• [Set exercise] Please gather every line of the data below that contains the word "radius", matching case exactly.

───── Records provided

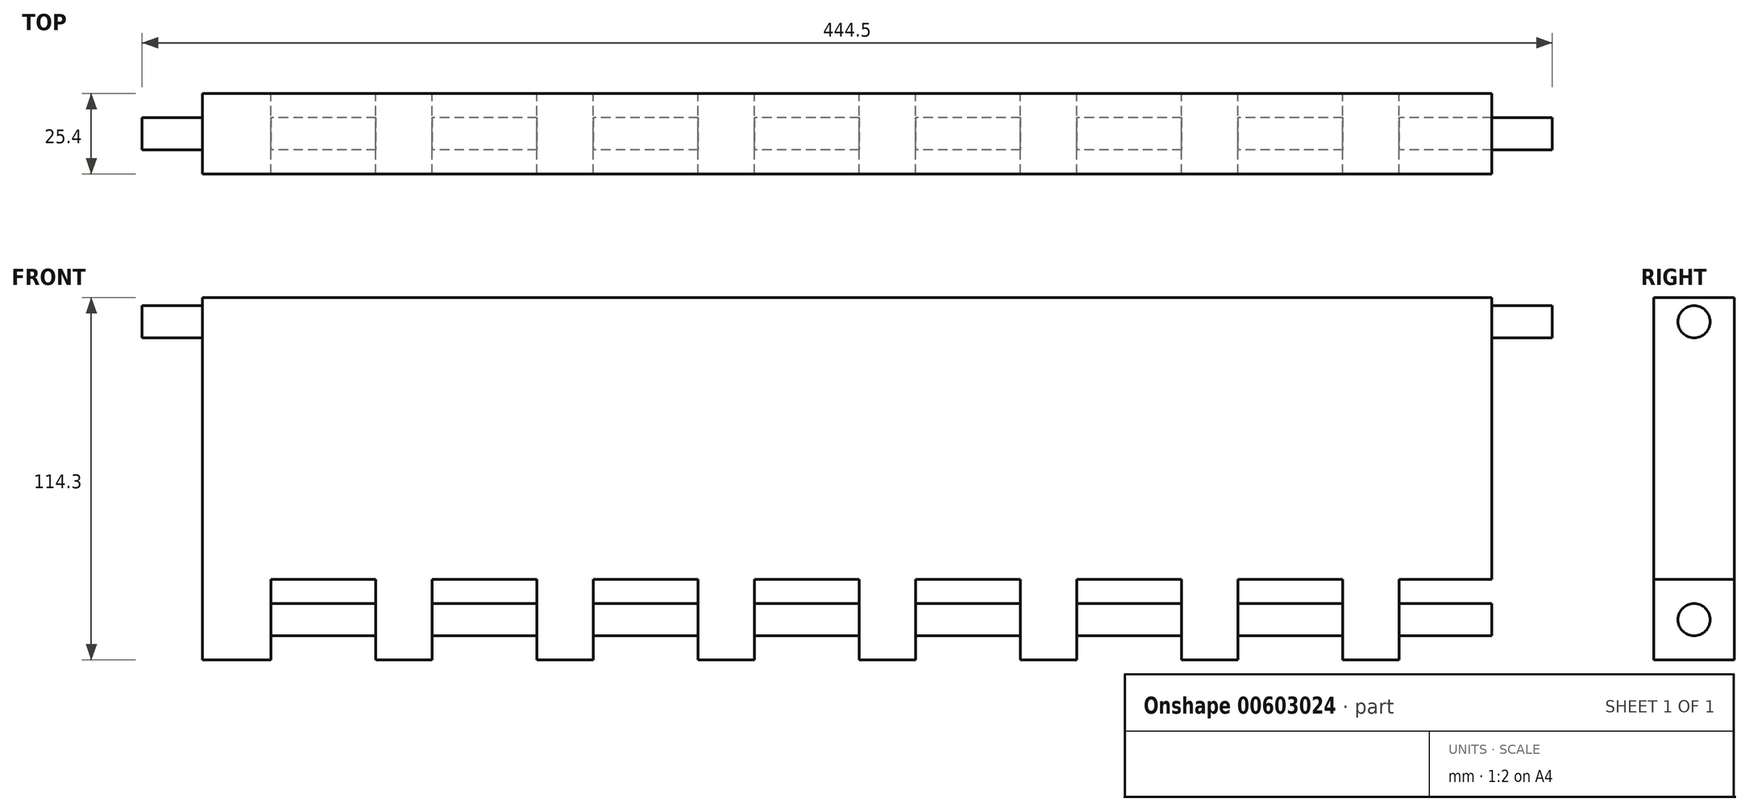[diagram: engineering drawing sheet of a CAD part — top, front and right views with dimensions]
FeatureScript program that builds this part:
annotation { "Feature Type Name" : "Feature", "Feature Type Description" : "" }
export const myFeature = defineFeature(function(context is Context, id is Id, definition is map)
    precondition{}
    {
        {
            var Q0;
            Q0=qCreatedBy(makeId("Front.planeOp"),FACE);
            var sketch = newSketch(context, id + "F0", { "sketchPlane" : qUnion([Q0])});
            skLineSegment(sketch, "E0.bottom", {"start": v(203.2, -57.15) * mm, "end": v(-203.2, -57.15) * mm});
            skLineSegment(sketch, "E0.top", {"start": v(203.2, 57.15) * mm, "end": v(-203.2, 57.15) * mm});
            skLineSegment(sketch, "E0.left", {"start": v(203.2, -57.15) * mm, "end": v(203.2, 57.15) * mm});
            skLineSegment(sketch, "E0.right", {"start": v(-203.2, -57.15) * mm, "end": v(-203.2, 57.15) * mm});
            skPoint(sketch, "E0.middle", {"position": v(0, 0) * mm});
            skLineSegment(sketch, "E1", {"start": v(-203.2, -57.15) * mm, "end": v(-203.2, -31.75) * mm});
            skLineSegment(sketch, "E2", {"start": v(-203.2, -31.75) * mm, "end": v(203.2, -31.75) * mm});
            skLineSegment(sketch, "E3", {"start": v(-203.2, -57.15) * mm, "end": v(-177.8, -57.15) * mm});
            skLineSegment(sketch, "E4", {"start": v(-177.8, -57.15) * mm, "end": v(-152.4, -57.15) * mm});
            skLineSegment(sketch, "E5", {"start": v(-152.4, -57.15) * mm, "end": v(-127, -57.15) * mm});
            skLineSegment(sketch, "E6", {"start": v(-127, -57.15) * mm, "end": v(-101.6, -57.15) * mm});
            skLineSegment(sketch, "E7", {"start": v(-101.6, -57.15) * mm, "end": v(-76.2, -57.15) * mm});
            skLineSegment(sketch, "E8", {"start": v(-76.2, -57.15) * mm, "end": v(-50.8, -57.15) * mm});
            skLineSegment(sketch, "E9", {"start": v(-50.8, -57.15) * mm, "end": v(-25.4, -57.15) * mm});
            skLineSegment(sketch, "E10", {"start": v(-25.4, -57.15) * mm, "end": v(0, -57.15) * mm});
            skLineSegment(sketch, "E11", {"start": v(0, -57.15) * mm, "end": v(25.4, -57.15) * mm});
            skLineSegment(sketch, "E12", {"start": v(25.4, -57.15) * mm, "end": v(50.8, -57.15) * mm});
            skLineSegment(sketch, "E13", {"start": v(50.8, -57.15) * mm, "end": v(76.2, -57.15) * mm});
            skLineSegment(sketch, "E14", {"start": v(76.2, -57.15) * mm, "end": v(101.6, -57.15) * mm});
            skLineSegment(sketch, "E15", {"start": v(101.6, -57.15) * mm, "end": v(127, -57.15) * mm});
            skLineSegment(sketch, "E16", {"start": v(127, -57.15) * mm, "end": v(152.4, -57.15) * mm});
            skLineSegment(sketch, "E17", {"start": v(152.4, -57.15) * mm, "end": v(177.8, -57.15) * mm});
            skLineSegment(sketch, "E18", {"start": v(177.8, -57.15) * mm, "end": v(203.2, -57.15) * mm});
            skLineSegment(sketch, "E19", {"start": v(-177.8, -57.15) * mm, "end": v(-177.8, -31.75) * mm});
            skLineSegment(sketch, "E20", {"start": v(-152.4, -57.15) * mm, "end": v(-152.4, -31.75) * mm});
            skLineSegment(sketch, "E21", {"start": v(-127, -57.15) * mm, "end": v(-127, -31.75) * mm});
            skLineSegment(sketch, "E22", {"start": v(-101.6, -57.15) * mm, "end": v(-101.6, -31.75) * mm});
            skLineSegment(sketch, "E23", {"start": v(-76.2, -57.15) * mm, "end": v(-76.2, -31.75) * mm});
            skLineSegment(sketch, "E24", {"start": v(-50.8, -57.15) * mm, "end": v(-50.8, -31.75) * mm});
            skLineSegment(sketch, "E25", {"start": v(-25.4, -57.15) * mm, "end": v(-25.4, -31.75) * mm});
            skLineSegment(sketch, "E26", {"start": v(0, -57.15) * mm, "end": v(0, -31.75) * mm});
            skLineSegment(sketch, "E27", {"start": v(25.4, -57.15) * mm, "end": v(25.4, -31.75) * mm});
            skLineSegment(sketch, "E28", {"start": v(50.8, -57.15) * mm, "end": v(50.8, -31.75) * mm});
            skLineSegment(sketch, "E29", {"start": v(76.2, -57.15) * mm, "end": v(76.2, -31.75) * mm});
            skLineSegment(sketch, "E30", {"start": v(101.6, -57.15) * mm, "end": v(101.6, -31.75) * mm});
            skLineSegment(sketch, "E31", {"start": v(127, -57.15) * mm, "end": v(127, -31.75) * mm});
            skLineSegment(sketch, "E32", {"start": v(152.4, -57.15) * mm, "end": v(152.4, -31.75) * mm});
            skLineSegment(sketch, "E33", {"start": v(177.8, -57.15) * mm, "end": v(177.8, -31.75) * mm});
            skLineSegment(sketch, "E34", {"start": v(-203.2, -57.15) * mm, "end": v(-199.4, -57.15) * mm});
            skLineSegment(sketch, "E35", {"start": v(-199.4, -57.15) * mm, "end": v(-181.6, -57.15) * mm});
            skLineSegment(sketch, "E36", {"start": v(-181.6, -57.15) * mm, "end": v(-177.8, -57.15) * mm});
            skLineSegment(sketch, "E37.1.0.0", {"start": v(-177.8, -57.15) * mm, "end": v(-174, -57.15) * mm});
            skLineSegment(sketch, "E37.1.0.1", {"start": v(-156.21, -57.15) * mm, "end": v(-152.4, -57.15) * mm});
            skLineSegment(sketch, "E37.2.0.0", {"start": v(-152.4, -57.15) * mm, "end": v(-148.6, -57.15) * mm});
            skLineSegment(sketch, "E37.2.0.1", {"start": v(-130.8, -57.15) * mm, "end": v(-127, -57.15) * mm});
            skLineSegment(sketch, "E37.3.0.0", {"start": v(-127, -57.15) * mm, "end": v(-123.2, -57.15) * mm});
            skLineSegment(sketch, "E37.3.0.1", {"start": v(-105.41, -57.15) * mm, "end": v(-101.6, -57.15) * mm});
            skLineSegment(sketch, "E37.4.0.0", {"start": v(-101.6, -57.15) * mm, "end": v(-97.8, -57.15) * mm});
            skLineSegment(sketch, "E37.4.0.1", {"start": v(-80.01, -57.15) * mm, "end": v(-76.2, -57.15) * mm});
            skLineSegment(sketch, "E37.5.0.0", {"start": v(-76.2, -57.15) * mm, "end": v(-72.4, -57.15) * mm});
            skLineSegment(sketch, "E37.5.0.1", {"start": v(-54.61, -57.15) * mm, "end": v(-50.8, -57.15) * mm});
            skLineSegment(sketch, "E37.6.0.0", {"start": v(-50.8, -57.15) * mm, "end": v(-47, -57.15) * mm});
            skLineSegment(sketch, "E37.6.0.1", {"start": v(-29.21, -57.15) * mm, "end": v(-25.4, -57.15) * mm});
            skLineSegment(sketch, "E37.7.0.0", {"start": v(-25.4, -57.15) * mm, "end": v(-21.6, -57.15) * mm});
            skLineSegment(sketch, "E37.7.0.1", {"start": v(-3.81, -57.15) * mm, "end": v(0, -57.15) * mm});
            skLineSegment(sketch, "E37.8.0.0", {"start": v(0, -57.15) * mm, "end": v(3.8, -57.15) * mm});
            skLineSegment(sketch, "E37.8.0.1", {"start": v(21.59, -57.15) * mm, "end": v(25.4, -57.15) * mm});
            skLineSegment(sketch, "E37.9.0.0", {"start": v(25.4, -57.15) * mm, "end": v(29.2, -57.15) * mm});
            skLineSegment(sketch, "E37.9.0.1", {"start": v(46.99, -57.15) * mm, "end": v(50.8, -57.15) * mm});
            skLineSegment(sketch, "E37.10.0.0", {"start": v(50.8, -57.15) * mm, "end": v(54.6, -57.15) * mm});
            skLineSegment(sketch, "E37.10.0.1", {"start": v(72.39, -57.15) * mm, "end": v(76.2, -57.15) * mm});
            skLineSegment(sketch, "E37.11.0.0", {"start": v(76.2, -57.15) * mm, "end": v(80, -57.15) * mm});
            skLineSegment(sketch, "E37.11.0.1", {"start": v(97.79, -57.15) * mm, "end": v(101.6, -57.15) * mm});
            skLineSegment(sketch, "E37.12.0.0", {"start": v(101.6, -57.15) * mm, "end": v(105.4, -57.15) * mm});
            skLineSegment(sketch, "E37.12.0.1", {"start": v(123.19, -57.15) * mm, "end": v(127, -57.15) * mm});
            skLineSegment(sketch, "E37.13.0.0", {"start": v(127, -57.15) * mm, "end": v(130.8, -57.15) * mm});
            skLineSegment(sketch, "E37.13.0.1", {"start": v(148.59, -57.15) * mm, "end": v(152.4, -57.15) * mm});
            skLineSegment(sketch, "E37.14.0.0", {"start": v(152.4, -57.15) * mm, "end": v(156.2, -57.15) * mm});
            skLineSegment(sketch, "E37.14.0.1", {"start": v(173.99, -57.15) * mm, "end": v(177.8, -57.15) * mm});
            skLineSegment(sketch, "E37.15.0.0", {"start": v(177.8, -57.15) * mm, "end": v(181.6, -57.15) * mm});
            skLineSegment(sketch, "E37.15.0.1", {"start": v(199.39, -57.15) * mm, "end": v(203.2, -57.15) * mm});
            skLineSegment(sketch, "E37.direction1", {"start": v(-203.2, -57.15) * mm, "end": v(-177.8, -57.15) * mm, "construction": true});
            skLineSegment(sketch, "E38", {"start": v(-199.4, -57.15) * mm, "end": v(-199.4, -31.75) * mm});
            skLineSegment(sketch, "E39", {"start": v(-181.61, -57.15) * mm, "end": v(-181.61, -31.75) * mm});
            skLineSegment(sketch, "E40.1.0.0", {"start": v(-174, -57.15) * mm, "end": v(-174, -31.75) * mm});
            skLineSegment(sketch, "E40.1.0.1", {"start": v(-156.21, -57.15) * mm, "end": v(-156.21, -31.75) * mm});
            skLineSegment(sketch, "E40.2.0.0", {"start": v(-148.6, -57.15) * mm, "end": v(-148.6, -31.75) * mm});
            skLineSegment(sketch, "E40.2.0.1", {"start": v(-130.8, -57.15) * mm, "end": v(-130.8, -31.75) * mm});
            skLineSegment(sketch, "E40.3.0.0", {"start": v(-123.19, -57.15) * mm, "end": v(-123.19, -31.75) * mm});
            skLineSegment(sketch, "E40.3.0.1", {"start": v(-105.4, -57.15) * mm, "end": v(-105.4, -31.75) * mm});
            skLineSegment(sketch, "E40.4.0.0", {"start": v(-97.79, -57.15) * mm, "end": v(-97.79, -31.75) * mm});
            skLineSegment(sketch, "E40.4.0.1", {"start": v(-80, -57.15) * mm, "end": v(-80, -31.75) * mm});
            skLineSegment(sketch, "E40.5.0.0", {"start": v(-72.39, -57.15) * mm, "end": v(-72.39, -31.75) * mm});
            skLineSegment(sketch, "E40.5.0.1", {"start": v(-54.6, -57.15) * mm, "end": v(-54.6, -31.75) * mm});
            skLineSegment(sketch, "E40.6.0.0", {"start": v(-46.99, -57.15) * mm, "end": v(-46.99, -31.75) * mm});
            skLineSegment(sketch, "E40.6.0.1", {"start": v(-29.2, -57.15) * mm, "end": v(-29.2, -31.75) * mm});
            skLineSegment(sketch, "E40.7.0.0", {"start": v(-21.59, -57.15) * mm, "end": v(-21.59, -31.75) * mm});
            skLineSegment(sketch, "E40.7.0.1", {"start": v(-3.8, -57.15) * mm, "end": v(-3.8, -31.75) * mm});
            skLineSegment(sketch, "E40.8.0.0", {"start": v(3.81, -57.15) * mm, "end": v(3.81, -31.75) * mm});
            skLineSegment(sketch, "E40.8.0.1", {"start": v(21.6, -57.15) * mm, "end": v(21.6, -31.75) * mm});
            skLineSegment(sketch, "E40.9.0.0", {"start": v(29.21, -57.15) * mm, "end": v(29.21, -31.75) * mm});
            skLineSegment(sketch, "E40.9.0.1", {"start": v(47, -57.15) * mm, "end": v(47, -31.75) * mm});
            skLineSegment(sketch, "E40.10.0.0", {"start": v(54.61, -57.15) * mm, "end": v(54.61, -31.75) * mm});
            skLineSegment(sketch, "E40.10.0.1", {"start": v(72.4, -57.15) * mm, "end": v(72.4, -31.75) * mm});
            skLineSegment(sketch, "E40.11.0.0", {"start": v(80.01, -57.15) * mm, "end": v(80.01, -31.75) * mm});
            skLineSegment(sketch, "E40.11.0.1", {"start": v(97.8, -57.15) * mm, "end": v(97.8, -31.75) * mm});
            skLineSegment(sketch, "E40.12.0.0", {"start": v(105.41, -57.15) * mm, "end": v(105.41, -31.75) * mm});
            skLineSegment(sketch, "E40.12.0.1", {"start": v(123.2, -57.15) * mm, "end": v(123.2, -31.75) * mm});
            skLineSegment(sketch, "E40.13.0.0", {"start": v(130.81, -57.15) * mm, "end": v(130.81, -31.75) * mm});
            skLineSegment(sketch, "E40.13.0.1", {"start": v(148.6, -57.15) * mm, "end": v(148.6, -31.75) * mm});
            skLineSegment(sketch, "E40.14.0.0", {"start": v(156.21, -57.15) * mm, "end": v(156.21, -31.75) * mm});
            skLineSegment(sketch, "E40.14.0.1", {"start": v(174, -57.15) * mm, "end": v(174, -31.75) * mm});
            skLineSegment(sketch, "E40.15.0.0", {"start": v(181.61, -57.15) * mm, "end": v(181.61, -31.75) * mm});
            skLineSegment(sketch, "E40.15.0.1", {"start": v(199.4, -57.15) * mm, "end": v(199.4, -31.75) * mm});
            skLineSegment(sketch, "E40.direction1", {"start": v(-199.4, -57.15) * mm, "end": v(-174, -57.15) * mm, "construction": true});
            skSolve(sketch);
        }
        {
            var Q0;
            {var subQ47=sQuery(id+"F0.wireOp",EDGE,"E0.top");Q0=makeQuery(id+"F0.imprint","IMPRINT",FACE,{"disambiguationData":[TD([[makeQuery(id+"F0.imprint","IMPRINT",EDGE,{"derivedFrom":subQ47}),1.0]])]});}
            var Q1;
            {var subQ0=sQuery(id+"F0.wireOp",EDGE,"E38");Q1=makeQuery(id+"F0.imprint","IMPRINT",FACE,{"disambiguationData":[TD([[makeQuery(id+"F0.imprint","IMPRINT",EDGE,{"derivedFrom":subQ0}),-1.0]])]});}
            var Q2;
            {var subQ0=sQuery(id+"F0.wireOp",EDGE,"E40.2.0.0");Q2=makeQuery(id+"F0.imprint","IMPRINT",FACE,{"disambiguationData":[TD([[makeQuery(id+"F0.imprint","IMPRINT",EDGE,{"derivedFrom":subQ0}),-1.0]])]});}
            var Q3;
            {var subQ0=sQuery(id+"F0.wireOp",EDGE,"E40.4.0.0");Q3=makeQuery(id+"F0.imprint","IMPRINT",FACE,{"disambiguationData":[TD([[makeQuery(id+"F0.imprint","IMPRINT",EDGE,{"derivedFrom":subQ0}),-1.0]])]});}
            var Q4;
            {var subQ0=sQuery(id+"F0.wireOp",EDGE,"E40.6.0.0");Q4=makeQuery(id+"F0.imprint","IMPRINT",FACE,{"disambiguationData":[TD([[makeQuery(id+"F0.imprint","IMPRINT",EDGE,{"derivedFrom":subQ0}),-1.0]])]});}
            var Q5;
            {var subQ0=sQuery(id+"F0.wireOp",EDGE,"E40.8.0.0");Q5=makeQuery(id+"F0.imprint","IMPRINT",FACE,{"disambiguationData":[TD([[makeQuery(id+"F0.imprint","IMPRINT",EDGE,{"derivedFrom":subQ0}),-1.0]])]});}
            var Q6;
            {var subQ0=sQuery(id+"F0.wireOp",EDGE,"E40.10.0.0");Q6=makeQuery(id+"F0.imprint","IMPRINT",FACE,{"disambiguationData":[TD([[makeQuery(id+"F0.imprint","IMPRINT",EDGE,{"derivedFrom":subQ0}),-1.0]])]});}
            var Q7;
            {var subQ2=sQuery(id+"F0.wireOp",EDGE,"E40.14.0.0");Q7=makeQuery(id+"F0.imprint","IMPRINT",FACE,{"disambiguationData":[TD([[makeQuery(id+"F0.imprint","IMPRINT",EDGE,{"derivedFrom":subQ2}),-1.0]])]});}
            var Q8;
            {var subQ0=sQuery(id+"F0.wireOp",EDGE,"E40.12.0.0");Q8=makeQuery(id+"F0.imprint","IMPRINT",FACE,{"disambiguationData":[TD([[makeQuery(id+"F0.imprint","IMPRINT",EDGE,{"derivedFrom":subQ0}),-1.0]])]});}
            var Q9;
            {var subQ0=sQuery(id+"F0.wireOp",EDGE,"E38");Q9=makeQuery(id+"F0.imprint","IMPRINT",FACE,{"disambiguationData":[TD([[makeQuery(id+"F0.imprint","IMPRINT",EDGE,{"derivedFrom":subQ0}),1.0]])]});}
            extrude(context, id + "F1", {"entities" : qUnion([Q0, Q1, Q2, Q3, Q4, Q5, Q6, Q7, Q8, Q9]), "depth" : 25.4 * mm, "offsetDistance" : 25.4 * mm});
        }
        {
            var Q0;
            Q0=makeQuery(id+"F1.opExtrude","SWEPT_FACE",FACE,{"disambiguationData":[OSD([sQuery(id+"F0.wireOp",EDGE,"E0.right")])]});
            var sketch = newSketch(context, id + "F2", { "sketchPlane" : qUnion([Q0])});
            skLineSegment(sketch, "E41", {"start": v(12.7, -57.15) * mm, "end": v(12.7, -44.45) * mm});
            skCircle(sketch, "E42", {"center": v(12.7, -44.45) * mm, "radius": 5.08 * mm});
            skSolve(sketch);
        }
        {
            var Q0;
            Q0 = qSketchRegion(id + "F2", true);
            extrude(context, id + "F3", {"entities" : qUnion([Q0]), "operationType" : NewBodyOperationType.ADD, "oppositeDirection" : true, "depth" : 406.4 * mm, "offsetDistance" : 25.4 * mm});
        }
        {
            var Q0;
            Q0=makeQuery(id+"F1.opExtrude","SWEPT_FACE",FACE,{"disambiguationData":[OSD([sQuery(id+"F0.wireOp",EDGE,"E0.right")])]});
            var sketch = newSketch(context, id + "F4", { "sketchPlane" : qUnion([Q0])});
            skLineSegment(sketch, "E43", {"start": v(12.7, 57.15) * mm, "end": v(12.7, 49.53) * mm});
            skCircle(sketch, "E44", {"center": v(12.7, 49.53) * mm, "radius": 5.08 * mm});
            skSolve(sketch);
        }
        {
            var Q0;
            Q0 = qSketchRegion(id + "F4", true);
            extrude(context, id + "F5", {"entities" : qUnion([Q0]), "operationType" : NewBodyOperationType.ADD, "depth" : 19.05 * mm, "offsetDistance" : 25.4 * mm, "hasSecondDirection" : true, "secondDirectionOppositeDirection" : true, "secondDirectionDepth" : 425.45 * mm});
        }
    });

──────────

• [Exercise solution]
            skCircle(sketch, "E42", {"center": v(12.7, -44.45) * mm, "radius": 5.08 * mm});
            skCircle(sketch, "E44", {"center": v(12.7, 49.53) * mm, "radius": 5.08 * mm});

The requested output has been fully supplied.